Now that winter is upon us, with varying degrees of Mother Nature’s fury affecting parts of the nation differently, what effects should we expect from cold, rain, sleet, snow and wind?
Winter obviously differs in many parts of the country, but winter can bring three effects upon our sleep experience. First comes the diminished light, then the cold, and finally eating habits affected by the clime and the holidays.
First, light — with less sun in many parts of the country, diminished light means a diminished production of melatonin. “Light directly impacts the pituitary, which secretes melatonin,” Chair of the Homeopathy Department at Bastyr University’s School of Naturopathic Medicine Dr. Brad Lichtenstein, N.D., explains.

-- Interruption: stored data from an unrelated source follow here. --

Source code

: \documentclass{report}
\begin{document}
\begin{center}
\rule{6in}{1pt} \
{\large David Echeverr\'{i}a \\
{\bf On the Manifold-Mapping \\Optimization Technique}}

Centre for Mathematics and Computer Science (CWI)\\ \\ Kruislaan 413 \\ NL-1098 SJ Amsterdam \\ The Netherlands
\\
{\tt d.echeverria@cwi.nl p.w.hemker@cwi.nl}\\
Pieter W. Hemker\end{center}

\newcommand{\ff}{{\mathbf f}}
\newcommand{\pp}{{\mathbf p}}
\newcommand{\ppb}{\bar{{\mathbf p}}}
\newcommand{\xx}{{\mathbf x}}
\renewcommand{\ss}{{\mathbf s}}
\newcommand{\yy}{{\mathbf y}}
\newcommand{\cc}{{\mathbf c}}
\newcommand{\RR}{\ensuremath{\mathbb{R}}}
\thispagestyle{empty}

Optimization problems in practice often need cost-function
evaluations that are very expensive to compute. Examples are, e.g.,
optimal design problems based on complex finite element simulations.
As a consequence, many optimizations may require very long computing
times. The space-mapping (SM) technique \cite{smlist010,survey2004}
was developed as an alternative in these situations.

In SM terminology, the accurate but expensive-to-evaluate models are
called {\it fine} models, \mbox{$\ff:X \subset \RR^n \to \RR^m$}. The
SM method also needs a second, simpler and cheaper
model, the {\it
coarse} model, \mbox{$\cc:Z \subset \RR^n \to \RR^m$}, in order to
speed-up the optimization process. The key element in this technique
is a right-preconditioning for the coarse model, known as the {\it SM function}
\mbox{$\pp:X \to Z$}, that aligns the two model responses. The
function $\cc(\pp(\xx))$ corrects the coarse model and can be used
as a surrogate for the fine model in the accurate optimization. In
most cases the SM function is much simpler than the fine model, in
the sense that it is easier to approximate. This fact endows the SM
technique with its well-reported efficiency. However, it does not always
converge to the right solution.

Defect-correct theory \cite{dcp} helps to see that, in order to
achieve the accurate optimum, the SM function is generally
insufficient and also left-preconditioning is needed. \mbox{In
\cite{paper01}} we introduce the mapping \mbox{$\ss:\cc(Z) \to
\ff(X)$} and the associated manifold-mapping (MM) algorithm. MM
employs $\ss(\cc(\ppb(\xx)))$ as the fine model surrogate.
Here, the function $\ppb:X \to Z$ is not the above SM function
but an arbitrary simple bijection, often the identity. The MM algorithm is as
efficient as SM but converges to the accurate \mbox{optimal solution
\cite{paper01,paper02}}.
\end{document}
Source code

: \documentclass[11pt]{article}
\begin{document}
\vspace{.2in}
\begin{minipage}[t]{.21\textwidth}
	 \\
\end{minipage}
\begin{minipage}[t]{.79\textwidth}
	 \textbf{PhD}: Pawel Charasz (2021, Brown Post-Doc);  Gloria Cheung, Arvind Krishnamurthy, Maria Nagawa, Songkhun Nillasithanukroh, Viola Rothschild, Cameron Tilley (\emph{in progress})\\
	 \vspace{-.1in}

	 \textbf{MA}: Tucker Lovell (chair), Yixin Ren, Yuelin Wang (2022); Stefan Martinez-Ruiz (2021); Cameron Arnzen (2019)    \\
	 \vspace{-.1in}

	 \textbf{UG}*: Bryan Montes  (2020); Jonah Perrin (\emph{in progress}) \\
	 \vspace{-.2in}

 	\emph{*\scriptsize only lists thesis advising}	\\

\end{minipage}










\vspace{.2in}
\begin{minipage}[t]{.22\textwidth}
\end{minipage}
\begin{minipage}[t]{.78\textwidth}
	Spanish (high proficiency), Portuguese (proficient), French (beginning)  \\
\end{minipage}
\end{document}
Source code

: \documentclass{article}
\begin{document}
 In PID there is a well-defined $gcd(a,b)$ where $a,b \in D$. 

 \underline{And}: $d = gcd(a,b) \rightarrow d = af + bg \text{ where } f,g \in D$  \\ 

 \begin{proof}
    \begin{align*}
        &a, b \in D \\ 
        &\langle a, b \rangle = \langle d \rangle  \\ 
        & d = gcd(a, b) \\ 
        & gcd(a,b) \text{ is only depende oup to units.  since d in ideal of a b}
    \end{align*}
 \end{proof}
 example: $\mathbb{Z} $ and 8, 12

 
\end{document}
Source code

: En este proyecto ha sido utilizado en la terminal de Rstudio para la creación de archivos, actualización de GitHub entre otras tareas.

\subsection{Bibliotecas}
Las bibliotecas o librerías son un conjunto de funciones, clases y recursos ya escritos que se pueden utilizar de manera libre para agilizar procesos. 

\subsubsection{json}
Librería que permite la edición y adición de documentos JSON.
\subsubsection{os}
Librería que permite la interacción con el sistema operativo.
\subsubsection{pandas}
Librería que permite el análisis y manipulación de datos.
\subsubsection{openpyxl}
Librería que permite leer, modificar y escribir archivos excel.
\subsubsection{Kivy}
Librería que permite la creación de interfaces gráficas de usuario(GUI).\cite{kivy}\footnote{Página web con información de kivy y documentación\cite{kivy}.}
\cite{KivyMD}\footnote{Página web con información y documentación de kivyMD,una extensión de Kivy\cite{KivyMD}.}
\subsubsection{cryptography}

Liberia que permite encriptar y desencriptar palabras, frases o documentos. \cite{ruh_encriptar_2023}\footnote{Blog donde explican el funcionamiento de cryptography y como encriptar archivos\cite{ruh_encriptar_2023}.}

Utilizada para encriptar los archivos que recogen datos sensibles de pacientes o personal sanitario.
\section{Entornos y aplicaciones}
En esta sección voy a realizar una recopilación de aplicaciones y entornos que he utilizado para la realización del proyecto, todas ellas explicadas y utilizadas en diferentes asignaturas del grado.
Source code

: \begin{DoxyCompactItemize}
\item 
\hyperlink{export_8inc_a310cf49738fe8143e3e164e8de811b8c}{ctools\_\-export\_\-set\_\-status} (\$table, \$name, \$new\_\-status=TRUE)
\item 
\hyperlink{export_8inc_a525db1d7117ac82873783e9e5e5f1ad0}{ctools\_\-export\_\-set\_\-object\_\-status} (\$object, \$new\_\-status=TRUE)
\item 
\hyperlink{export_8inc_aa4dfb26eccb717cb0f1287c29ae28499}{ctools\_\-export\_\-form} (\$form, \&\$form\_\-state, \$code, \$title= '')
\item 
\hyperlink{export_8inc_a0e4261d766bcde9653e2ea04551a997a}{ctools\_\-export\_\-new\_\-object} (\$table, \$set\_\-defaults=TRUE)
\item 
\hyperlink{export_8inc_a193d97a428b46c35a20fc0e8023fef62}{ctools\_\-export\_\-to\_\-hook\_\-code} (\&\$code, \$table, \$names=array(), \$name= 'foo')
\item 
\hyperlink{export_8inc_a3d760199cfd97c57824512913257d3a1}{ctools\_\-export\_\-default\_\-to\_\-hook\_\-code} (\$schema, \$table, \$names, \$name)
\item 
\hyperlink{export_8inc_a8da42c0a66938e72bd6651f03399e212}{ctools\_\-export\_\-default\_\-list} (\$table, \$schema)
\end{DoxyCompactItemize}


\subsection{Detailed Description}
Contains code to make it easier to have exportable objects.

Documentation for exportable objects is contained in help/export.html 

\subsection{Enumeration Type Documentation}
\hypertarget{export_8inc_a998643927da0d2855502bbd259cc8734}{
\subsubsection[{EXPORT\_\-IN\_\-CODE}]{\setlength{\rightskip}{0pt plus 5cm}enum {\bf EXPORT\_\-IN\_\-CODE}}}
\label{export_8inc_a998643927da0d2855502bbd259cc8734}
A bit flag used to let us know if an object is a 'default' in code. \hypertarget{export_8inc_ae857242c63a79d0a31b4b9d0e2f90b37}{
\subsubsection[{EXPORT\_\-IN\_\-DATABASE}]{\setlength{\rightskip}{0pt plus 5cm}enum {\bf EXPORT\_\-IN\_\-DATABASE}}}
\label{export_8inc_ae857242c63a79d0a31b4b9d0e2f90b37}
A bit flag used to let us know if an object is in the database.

Second, the cold — this is kind of a Catch 22 situation. Cold temperatures will also decrease melatonin production, but rooms artificially heated will dry out the mucous membranes, making us more susceptible to colds and the flu. Kind of you can’t win either way, but keeping temperatures at about 70 might be a happy medium.
Finally, eating habits — from Halloween through New Year’s (and then the Super Bowl), we tend to consume lots of carby, starchy and sugary foods. And if we’re also sleep deprived, we crave these substances for quick energy fixes. Eating and sleeping in the winter months can represent a vicious cycle.
The hormone leptin is influenced by these wintry eating habits, and excess leptin can disrupt our sleep. “When our sleep cycle gets disrupted, we wind up craving those foods more and we don’t know when we’re full,” Dr. Lichtenstein says. “If we continue to eat like this, it will affect our sleep… it’s a vicious cycle.”
Is there a cure to winter’s effect on our sleep and eating? Probably the solution lies in clinging to good sleep-hygiene habits and eating and drinking in moderation.